It is worth noting that not all continuous feature subsets follow smooth and monotonic variation curves, and not all discrete features yield fluctuating curves. Continuous features might also exhibit fluctuations, while discrete features can exhibit smooth and monotonic behaviors. However, regardless of whether the features are continuous or discrete, the overall tendency is characterized by a decrease.

The subsequent explanation illustrates the variation of NGI through changes in the class distribution within the feature space neighborhood of sample $x_{i}$ :

We utilize the change in GI within the neighborhood feature subspace of sample $x_{i}$ to symbolize the overall changes in NGI across the entire dataset. The distribution of samples within this localized neighborhood feature subspace is depicted in Fig. 2. Among them, the hollow circle class accounts for $\frac{1}{3}$ , and the solid circle class accounts for $\frac{2}{3}$ . At this time, $N G I_{B}^{σ} (x_{i}) = 1 - {\frac{1}{3}}^{2} - {\frac{2}{3}}^{2} = \frac{4}{9}$ . Let $a_{i} \in A - B$ , $N G I_{B \cup {a_{i}}}^{σ}$ change relative to $N G I_{B}^{σ}$ as follows:

Figure 2: Sample distribution in original neighborhood feature subspace.

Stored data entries
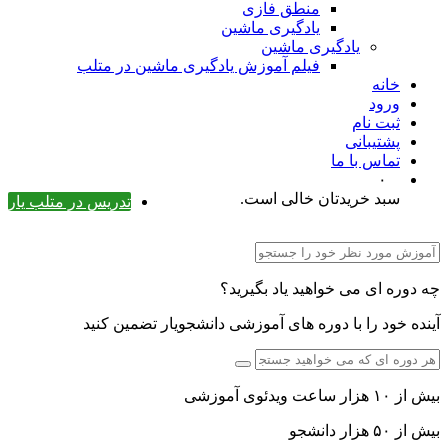
منطق فازی
یادگیری ماشین
یادگیری ماشین
فیلم آموزش یادگیری ماشین در متلب
خانه
ورود
ثبت نام
پشتیبانی
تماس با ما
۰
سبد خریدتان خالی است.
تدریس در متلب یار
چه دوره ای می خواهید یاد بگیرید؟
آینده خود را با دوره های آموزشی دانشجویار تضمین کنید
بیش از ۱۰ هزار ساعت ویدئوی آموزشی
بیش از ۵۰ هزار دانشجو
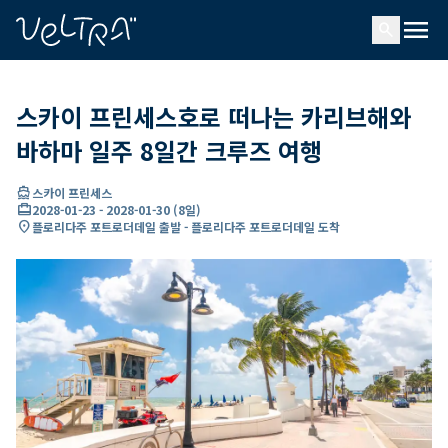
ading...
딩
menu
…
search
스카이 프린세스호로 떠나는 카리브해와
바하마 일주 8일간 크루즈 여행
directions_boat
스카이 프린세스
card_travel
2028-01-23
-
2028-01-30
(
8일
)
location_on
플로리다주 포트로더데일 출발 - 플로리다주 포트로더데일 도착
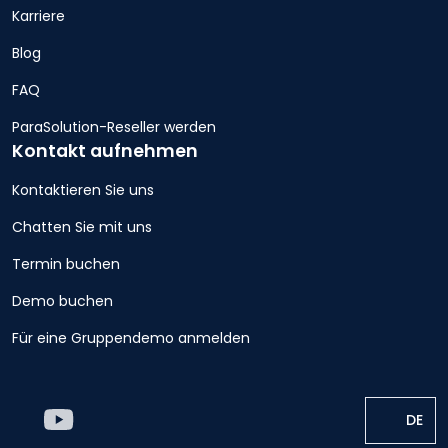
Karriere
Blog
FAQ
ParaSolution-Reseller werden
Kontakt aufnehmen
Kontaktieren Sie uns
Chatten Sie mit uns
Termin buchen
Demo buchen
Für eine Gruppendemo anmelden
DE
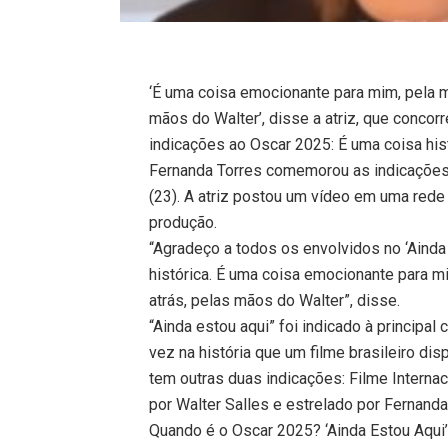
‘É uma coisa emocionante para mim, pela m
mãos do Walter’, disse a atriz, que concorr
indicações ao Oscar 2025: É uma coisa his
Fernanda Torres comemorou as indicações 
(23). A atriz postou um vídeo em uma rede
produção.
“Agradeço a todos os envolvidos no ‘Ainda
histórica. É uma coisa emocionante para m
atrás, pelas mãos do Walter”, disse.
“Ainda estou aqui” foi indicado à principal
vez na história que um filme brasileiro di
tem outras duas indicações: Filme Internaci
por Walter Salles e estrelado por Fernanda 
Quando é o Oscar 2025? ‘Ainda Estou Aqui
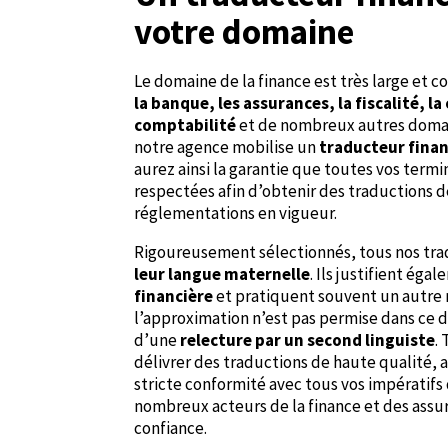
votre domaine
Le domaine de la finance est très large et
la banque, les assurances, la fiscalité, l
comptabilité
et de nombreux autres domain
notre agence mobilise un
traducteur finan
aurez ainsi la garantie que toutes vos ter
respectées afin d’obtenir des traductions d
réglementations en vigueur.
Rigoureusement sélectionnés, tous nos tr
leur langue maternelle
. Ils justifient ég
financière
et pratiquent souvent un autre 
l’approximation n’est pas permise dans ce d
d’une
relecture par un second linguiste
.
délivrer des traductions de haute qualité, 
stricte conformité avec tous vos impératifs 
nombreux acteurs de la finance et des ass
confiance.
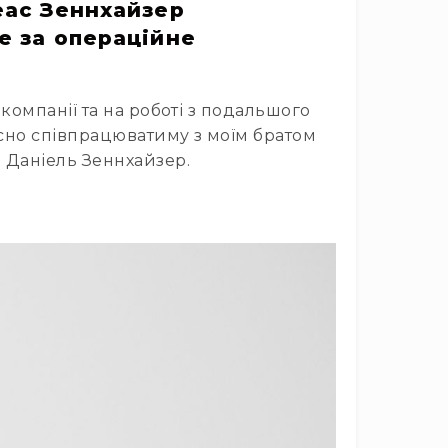
еас Зеннхайзер
е за операційне
омпанії та на роботі з подальшого
існо співпрацюватиму з моїм братом
 Даніель Зеннхайзер.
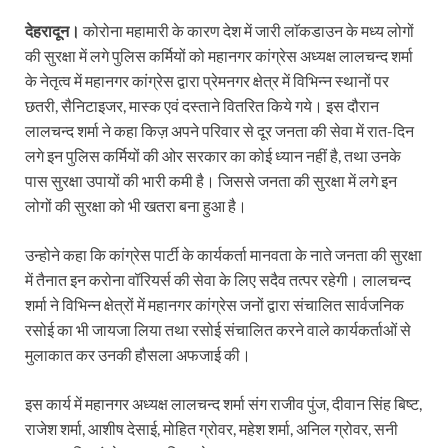
देहरादून।
कोरोना महामारी के कारण देश में जारी लाॅकडाउन के मध्य लोगों
की सुरक्षा में लगे पुलिस कर्मियों को महानगर कांग्रेस अध्यक्ष लालचन्द शर्मा
के नेतृत्व में महानगर कांग्रेस द्वारा प्रेमनगर क्षेत्र में विभिन्न स्थानों पर
छतरी, सैनिटाइजर, मास्क एवं दस्ताने वितरित किये गये। इस दौरान
लालचन्द शर्मा ने कहा किज़ अपने परिवार से दूर जनता की सेवा में रात-दिन
लगे इन पुलिस कर्मियों की ओर सरकार का कोई ध्यान नहीं है, तथा उनके
पास सुरक्षा उपायों की भारी कमी है। जिससे जनता की सुरक्षा में लगे इन
लोगों की सुरक्षा को भी खतरा बना हुआ है।
उन्होने कहा कि कांग्रेस पार्टी के कार्यकर्ता मानवता के नाते जनता की सुरक्षा
में तैनात इन करोना वॉरियर्स की सेवा के लिए सदैव तत्पर रहेगी। लालचन्द
शर्मा ने विभिन्न क्षेत्रों में महानगर कांग्रेस जनों द्वारा संचालित सार्वजनिक
रसोई का भी जायजा लिया तथा रसोई संचालित करने वाले कार्यकर्ताओं से
मुलाकात कर उनकी हौसला अफजाई की।
इस कार्य में महानगर अध्यक्ष लालचन्द शर्मा संग राजीव पुंज, दीवान सिंह बिष्ट,
राजेश शर्मा, आशीष देसाई, मोहित ग्रोवर, महेश शर्मा, अनिल ग्रोवर, सनी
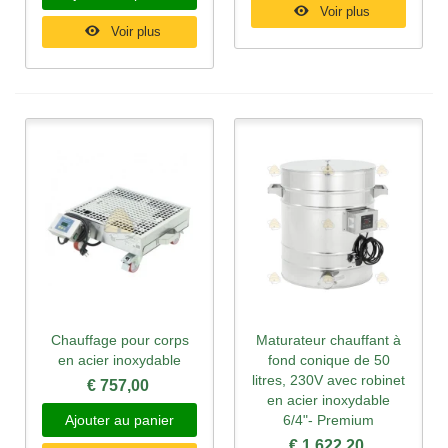
Voir plus
Voir plus
Chauffage pour corps
Maturateur chauffant à
en acier inoxydable
fond conique de 50
litres, 230V avec robinet
€ 757,00
en acier inoxydable
Ajouter au panier
6/4"- Premium
€ 1.622,20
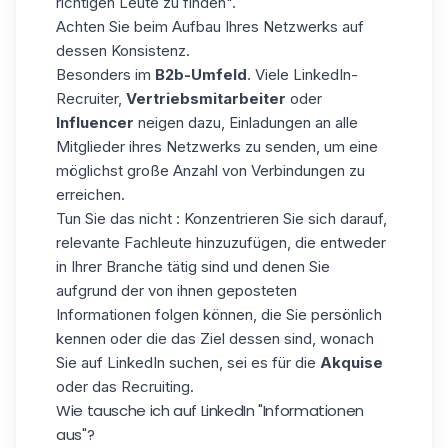
richtigen Leute zu finden".
Achten Sie beim Aufbau Ihres Netzwerks auf
dessen Konsistenz.
Besonders im
B2b-Umfeld
. Viele LinkedIn-
Recruiter,
Vertriebsmitarbeiter
oder
Influencer
neigen dazu, Einladungen an alle
Mitglieder ihres Netzwerks zu senden, um eine
möglichst große Anzahl von Verbindungen zu
erreichen.
Tun Sie das nicht : Konzentrieren Sie sich darauf,
relevante Fachleute hinzuzufügen, die entweder
in Ihrer Branche tätig sind und denen Sie
aufgrund der von ihnen geposteten
Informationen folgen können, die Sie persönlich
kennen oder die das Ziel dessen sind, wonach
Sie auf LinkedIn suchen, sei es für die
Akquise
oder das Recruiting.
Wie tausche ich auf LinkedIn "Informationen
aus"?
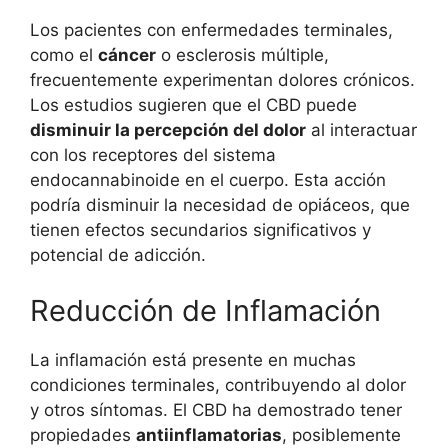
Los pacientes con enfermedades terminales,
como el
cáncer
o esclerosis múltiple,
frecuentemente experimentan dolores crónicos.
Los estudios sugieren que el CBD puede
disminuir la percepción del dolor
al interactuar
con los receptores del sistema
endocannabinoide en el cuerpo. Esta acción
podría disminuir la necesidad de opiáceos, que
tienen efectos secundarios significativos y
potencial de adicción.
Reducción de Inflamación
La inflamación está presente en muchas
condiciones terminales, contribuyendo al dolor
y otros síntomas. El CBD ha demostrado tener
propiedades
antiinflamatorias
, posiblemente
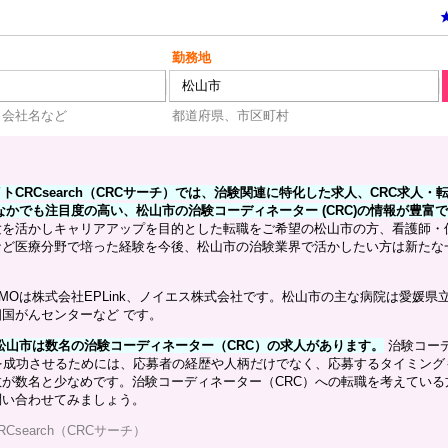
勤務地
、会社名など
都道府県、市区町村
CRCsearch（CRCサーチ）では、治験関連に特化した求人、CRC求人・
なかでも注目度の高い、松山市の治験コーディネーター (CRC)の情報が豊富
験を活かしキャリアアップを目的とした転職をご希望の松山市の方、看護師・
など医療分野で培った経験を今後、松山市の治験業界で活かしたい方は新たな
MOは株式会社EPLink、ノイエス株式会社です。松山市の主な病院は愛媛県
国がんセンターなど です。
在、松山市は数名の治験コーディネーター（CRC）の求人があります。
治験コー
を成功させるためには、応募者の経歴や人柄だけでなく、応募するタイミング
が数名と少なめです。治験コーディネーター（CRC）への転職を考えている
問い合わせてみましょう。
RCsearch（CRCサーチ）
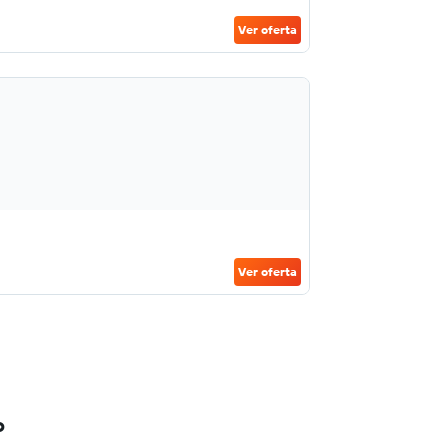
Ver oferta
Ver oferta
o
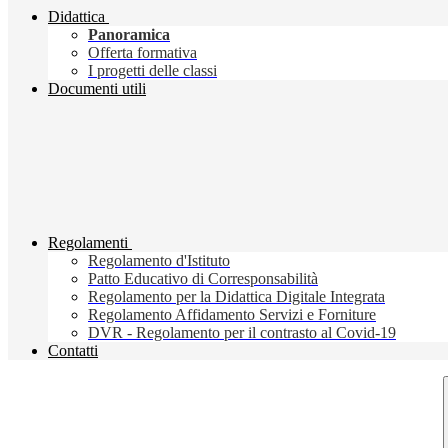
Didattica
Panoramica
Offerta formativa
I progetti delle classi
Documenti utili
Regolamenti
Regolamento d'Istituto
Patto Educativo di Corresponsabilità
Regolamento per la Didattica Digitale Integrata
Regolamento Affidamento Servizi e Forniture
DVR - Regolamento per il contrasto al Covid-19
Contatti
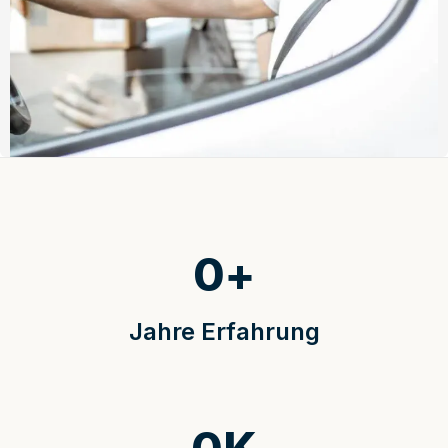
0
+
Jahre Erfahrung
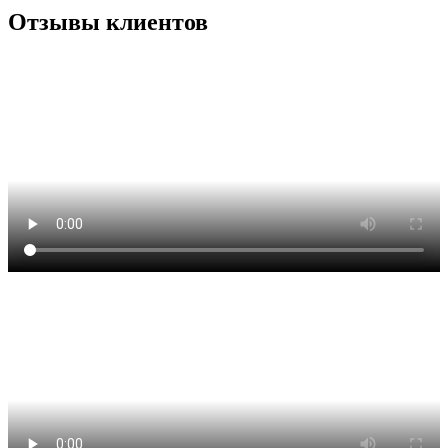
Отзывы клиентов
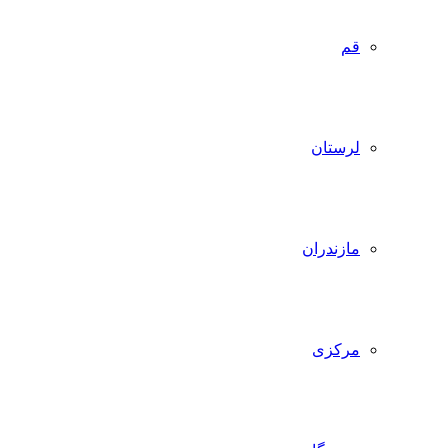
قم
لرستان
مازندران
مرکزی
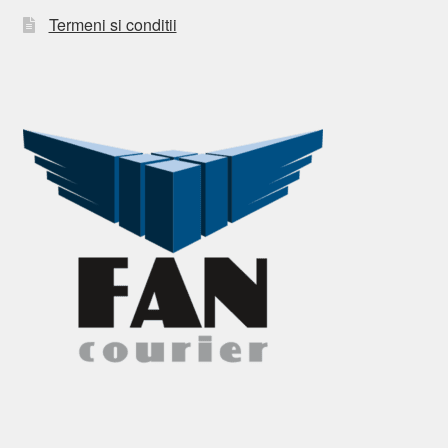
Termeni si conditii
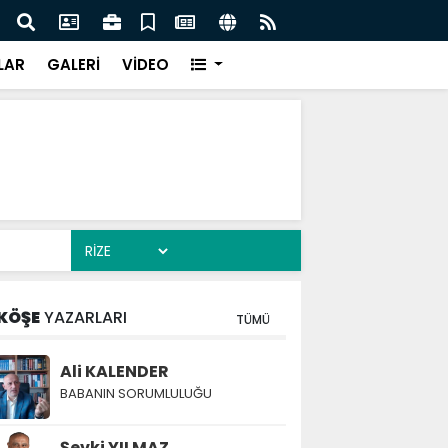
AH PARTİSİ RİZE İL BAŞKANLIĞI TEMMUZ AYI İL DİVAN
ÇAYK
NI GERÇEKLEŞTİRDİ
LAR
GALERİ
VİDEO
KÖŞE
YAZARLARI
TÜMÜ
Ali KALENDER
BABANIN SORUMLULUĞU
Şevki YILMAZ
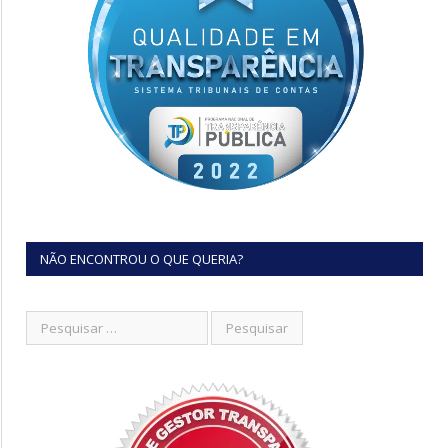
NÃO ENCONTROU O QUE QUERIA?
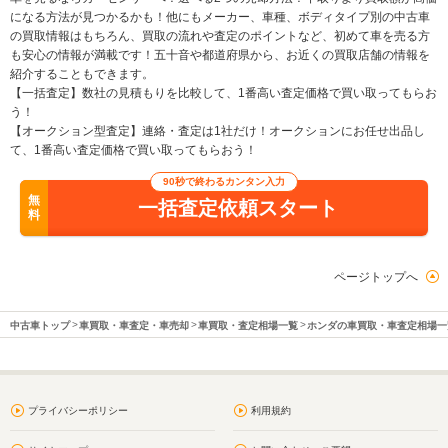
になる方法が見つかるかも！他にもメーカー、車種、ボディタイプ別の中古車
の買取情報はもちろん、買取の流れや査定のポイントなど、初めて車を売る方
も安心の情報が満載です！五十音や都道府県から、お近くの買取店舗の情報を
紹介することもできます。
【一括査定】数社の見積もりを比較して、1番高い査定価格で買い取ってもらお
う！
【オークション型査定】連絡・査定は1社だけ！オークションにお任せ出品し
て、1番高い査定価格で買い取ってもらおう！
90秒で終わるカンタン入力
無
一括査定依頼スタート
料
ページトップへ
中古車トップ
車買取・車査定・車売却
車買取・査定相場一覧
ホンダの車買取・車査定相場一
プライバシーポリシー
利用規約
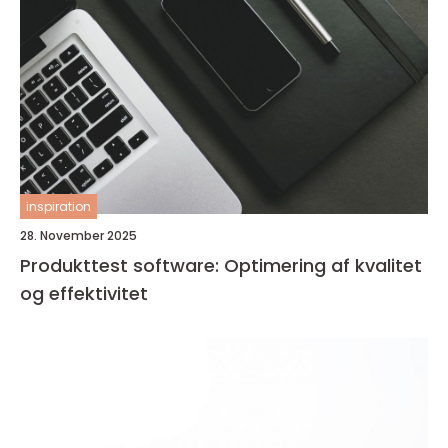
inspiration
28. November 2025
Produkttest software: Optimering af kvalitet
og effektivitet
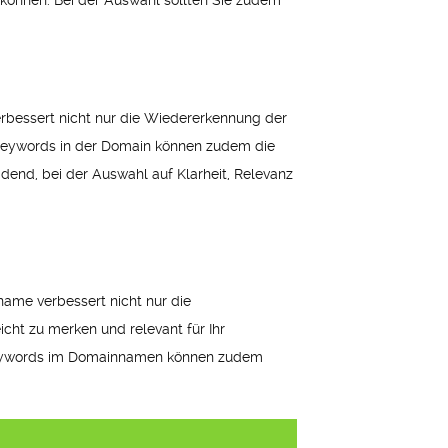
 können. Bei der Auswahl sollten Sie zudem
rbessert nicht nur die Wiedererkennung der
. Keywords in der Domain können zudem die
dend, bei der Auswahl auf Klarheit, Relevanz
name verbessert nicht nur die
cht zu merken und relevant für Ihr
. Keywords im Domainnamen können zudem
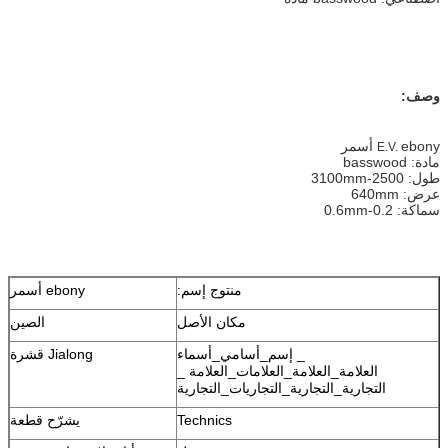
وصف:
ebony أسمر
E.V.
مادة: basswood
طول: 2500-3100mm
عرض: 640mm
سماكة: 0.2-0.6mm
منتوج إسم:
ebony أسمر
مكان الأصل
الصين
_ إسم_أسامي_أسماء
Jialong قشرة
العلامة_العلامة_العلامات_العلامة _
التجارية_التجارية_التجاريات_التجارية
Technics
يشرّح قطعة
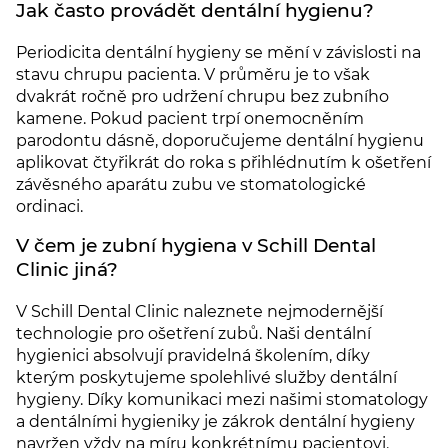
Jak často provádět dentální hygienu?
Periodicita dentální hygieny se mění v závislosti na
stavu chrupu pacienta. V průměru je to však
dvakrát ročně pro udržení chrupu bez zubního
kamene. Pokud pacient trpí onemocněním
parodontu dásně, doporučujeme dentální hygienu
aplikovat čtyřikrát do roka s přihlédnutím k ošetření
závěsného aparátu zubu ve stomatologické
ordinaci.
V čem je zubní hygiena v Schill Dental
Clinic jiná?
V Schill Dental Clinic naleznete nejmodernější
technologie pro ošetření zubů. Naši dentální
hygienici absolvují pravidelná školením, díky
kterým poskytujeme spolehlivé služby dentální
hygieny. Díky komunikaci mezi našimi stomatology
a dentálními hygieniky je zákrok dentální hygieny
navržen vždy na míru konkrétnímu pacientovi.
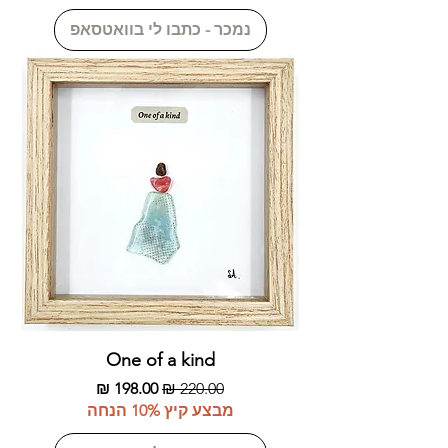
נמכר - כתבו לי בוואטסאפ
One of a kind
מחיר רגיל
מחיר מבצע
מבצע קיץ 10% הנחה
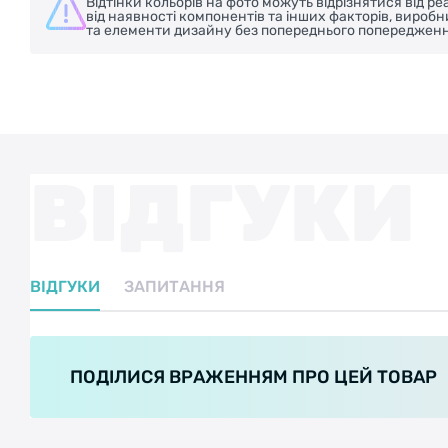
Відтінки кольорів на фото можуть відрізнятися від 
від наявності компонентів та інших факторів, вироб
та елементи дизайну без попереднього попередженн
ВІДГУКИ
ВІДГУКИ
ЗАПИТАННЯ
ПОДІЛИСЯ ВРАЖЕННЯМ ПРО ЦЕЙ ТОВАР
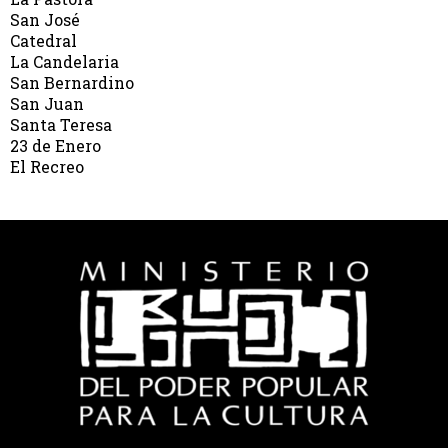
San José
Catedral
La Candelaria
San Bernardino
San Juan
Santa Teresa
23 de Enero
El Recreo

» Exercise brief: Copy out the passage on the neighborhood feature subspace, starting with "The subsequent explanation" and going on through "neighborhood feature subspace.".

» Response:
The subsequent explanation illustrates the variation of NGI through changes in the class distribution within the feature space neighborhood of sample $x_{i}$ :

We utilize the change in GI within the neighborhood feature subspace of sample $x_{i}$ to symbolize the overall changes in NGI across the entire dataset. The distribution of samples within this localized neighborhood feature subspace is depicted in Fig. 2. Among them, the hollow circle class accounts for $\frac{1}{3}$ , and the solid circle class accounts for $\frac{2}{3}$ . At this time, $N G I_{B}^{σ} (x_{i}) = 1 - {\frac{1}{3}}^{2} - {\frac{2}{3}}^{2} = \frac{4}{9}$ . Let $a_{i} \in A - B$ , $N G I_{B \cup {a_{i}}}^{σ}$ change relative to $N G I_{B}^{σ}$ as follows:

Figure 2: Sample distribution in original neighborhood feature subspace.